The Byrdland is the first of Gibson’s Thinline series. Many guitarists did not desire the bulk of a traditional archtop guitar such as Gibson’s L-5, one of Gibson’s top models. The Byrdland, with its overall depth of 2+1⁄4 in (5.7 cm), is thinner than the L-5’s 3+3⁄8 in (8.6 cm) depth. Gibson’s president, Ted McCarty, sought opinions and ideas about new products. The suggestions from Byrd and Garland led to the development of the Byrdland. The Byrdland, first made in 1955, is essentially a custom-built, thinner, L-5CES (Cutaway-Electric-Spanish). Later, the two specified a shorter scale and narrower-than-standard neck. Guitarists who had an opportunity to play Gibson samples liked the Byrdland’s short scale neck (23+1⁄2 in [60 cm]), which facilitated intricate single-note patterns and unusual stretched chord voicings. The Byrdland then became a regular production instrument. One thing which hampered the instrument’s popularity in the ensuing years was the narrow neck width (1+5⁄8 in [4.1 cm] at the nut, as opposed to Gibson’s standard nut width of 1+11⁄16 in [4.3 cm]). Gibson developed the ES-350T from the Byrdland using less-costly hardware and detailing, and offered it as a less expensive model. While that model was also designed with jazz guitarists in mind, it became synonymous with Rock ‘n Roll star Chuck Berry through the late 1950s.
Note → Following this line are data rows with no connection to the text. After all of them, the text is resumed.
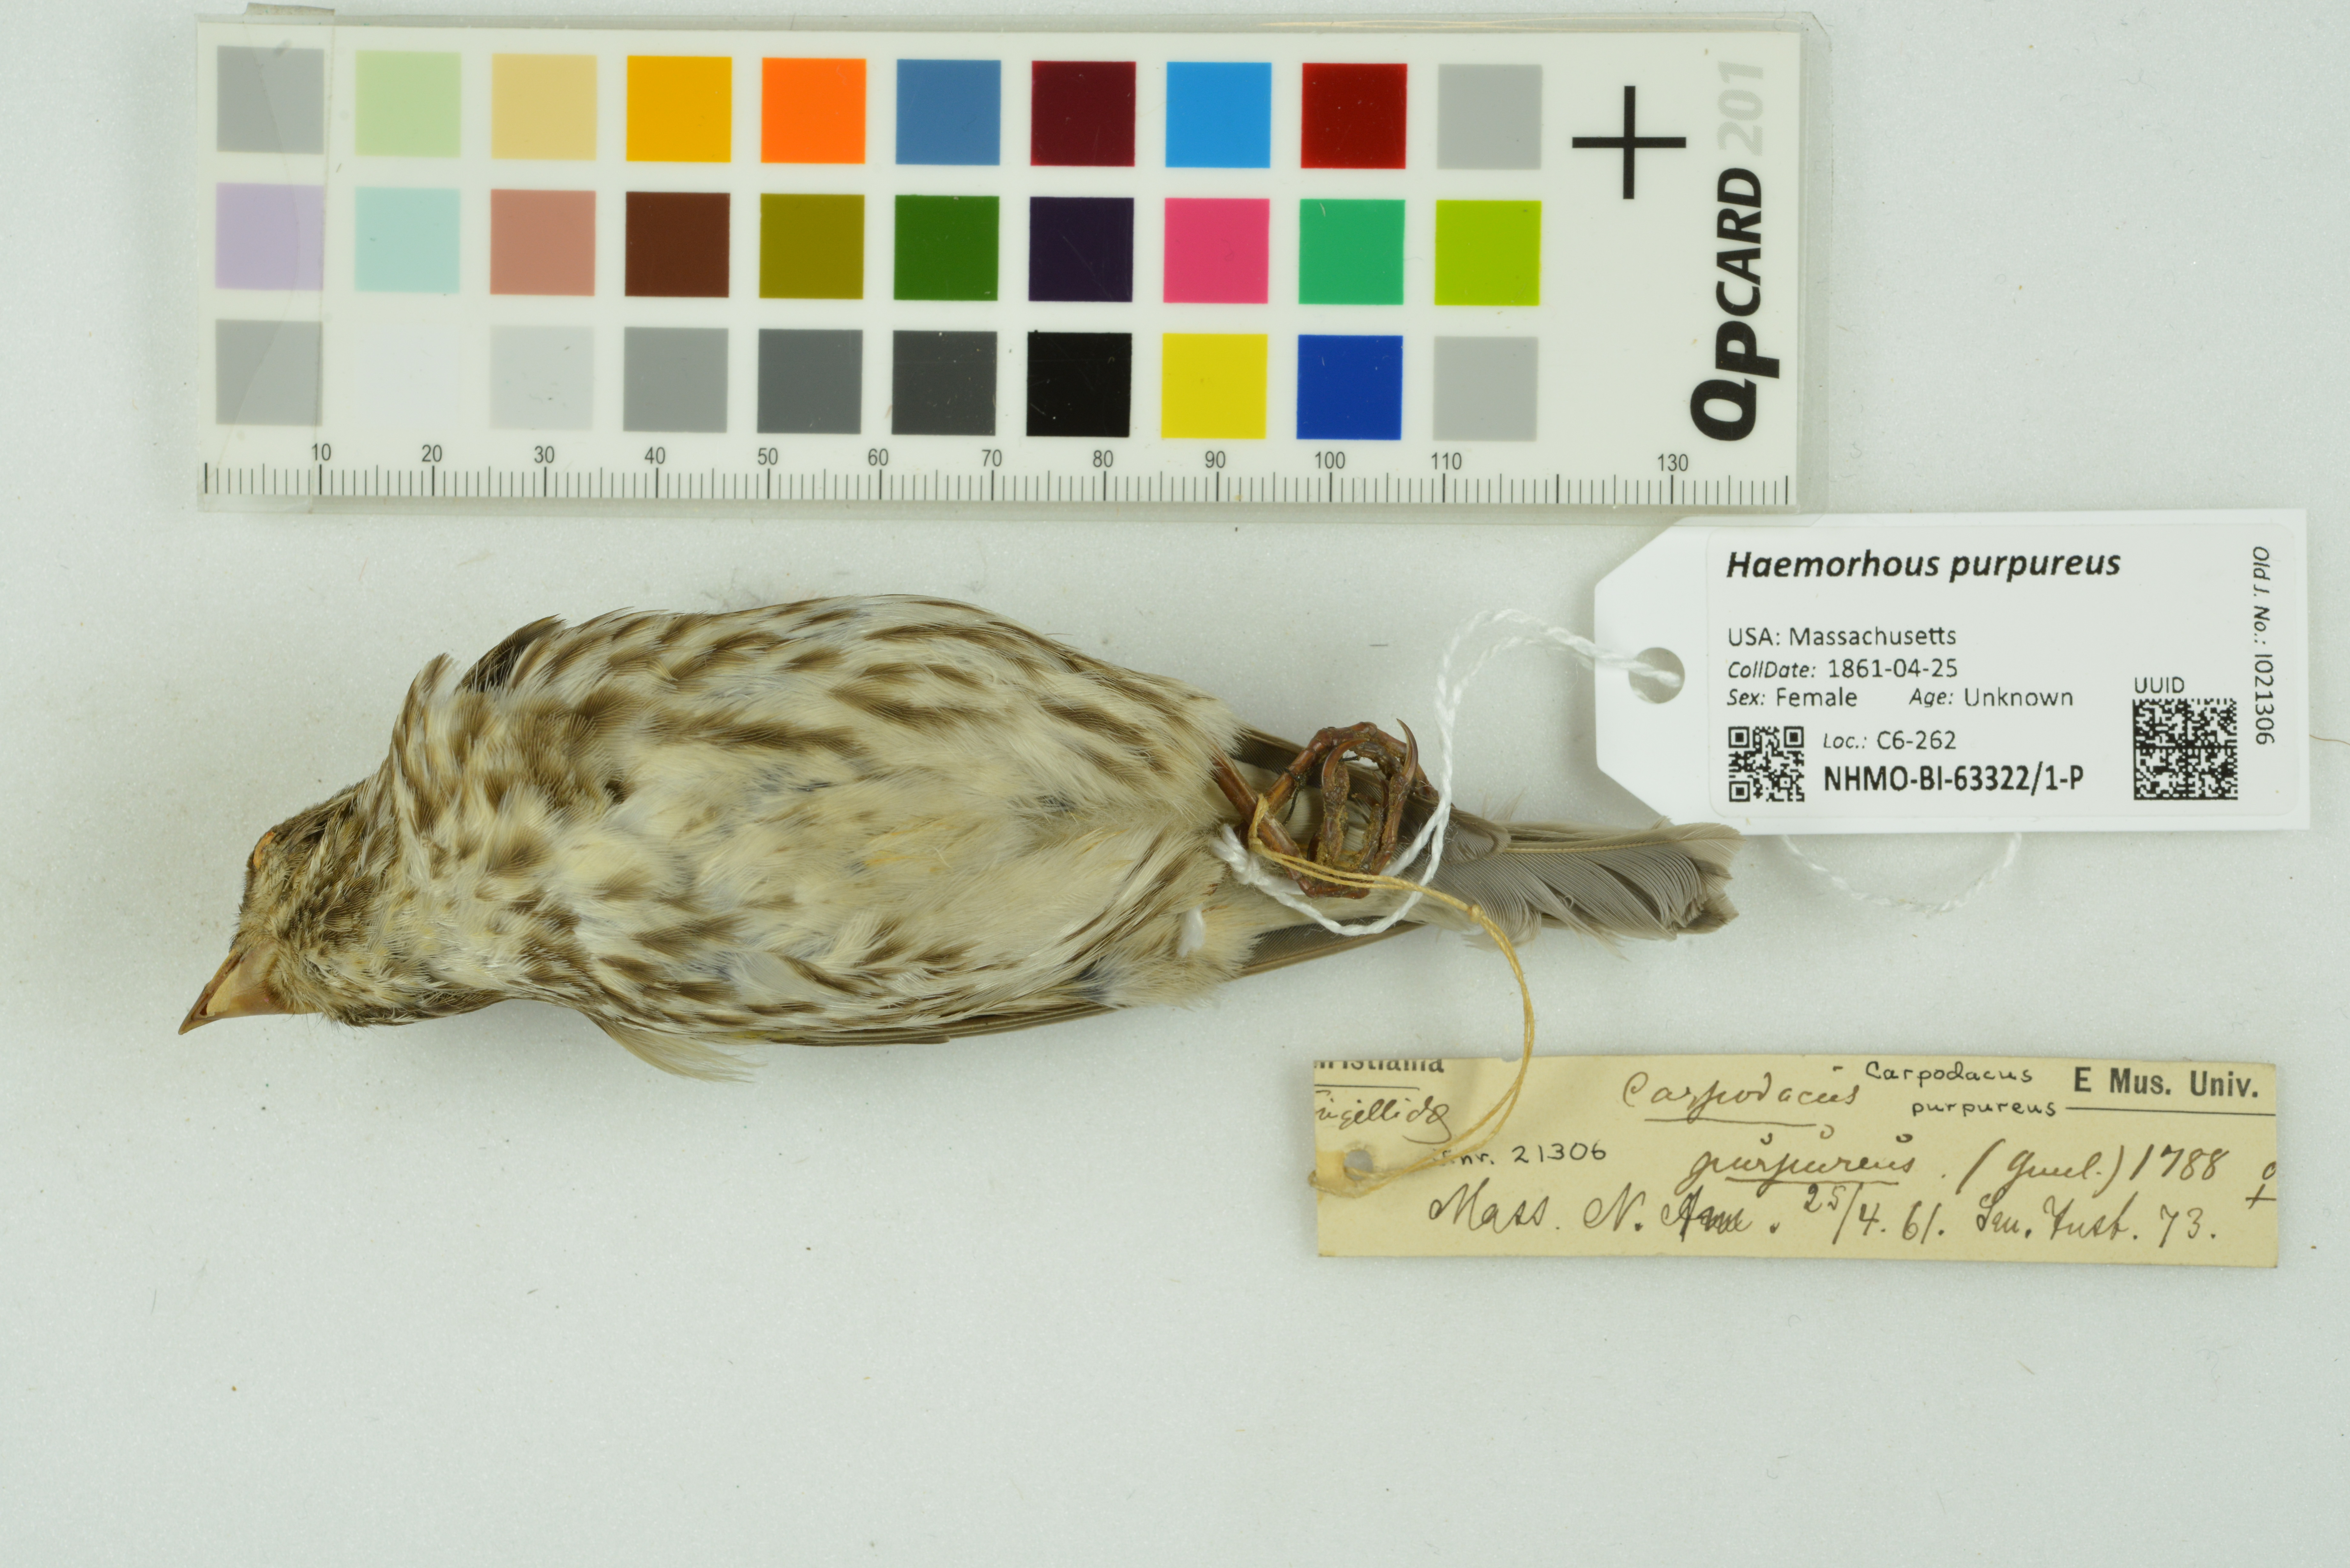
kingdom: Animalia
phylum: Chordata
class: Aves
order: Passeriformes
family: Fringillidae
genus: Haemorhous
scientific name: Haemorhous purpureus
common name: Purple finch
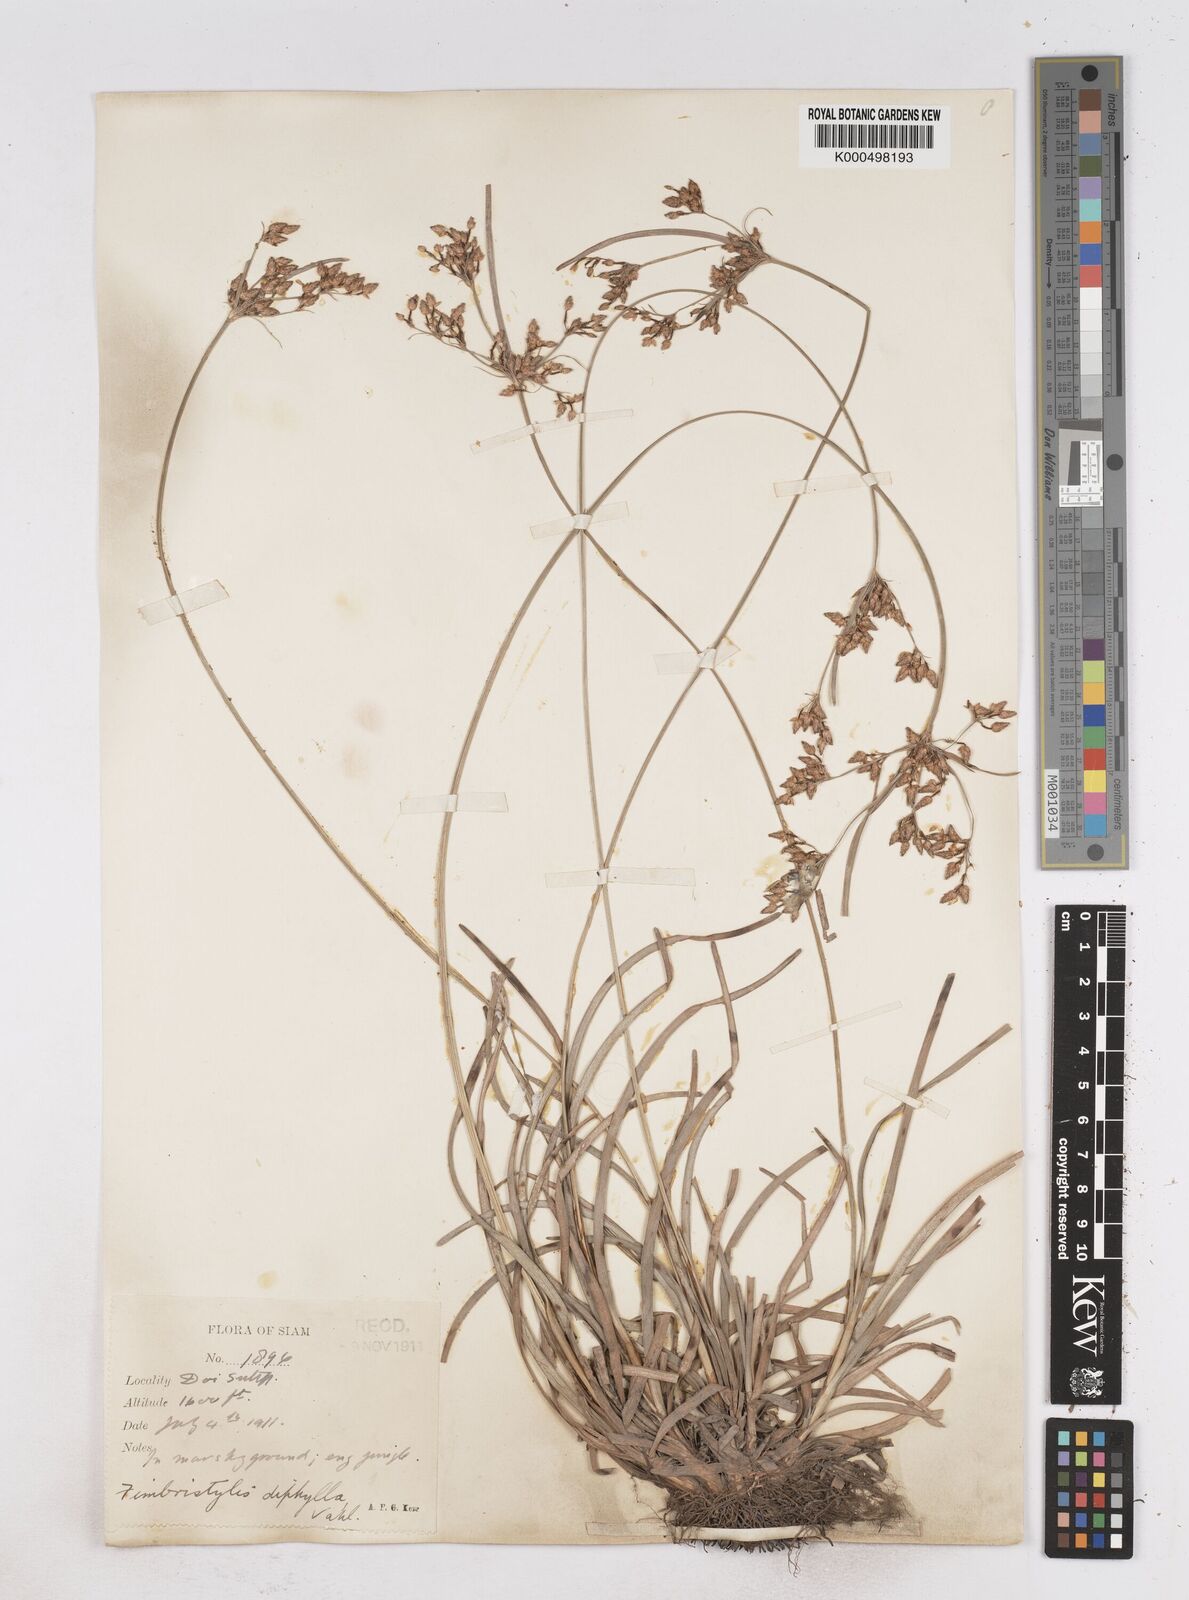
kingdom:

From 1955 to 1960, Gibson made the Byrdland with a rounded Venetian cutaway. (The illustration shows the Venetian style.) From 1961 to 1968, it used the sharp-edged Florentine cutaway, returning to the Venetian in 1969. The model was in production from 1955 through early 1969 with the narrow nut width. In 1969, the nut width was changed to the standard 1+11⁄16 in (4.3 cm), although some 1970s examples were produced with the narrower width.

In the mid-1960s, guitarist Ted Nugent began using a Byrdland, an unusual choice considering Nugent’s high-volume style of music. The hollow-bodied design of the guitar caused feedback at higher levels of gain and volume, which would normally make it impractical for hard rock and similar styles, but Nugent controlled this feedback and incorporated it into his playing.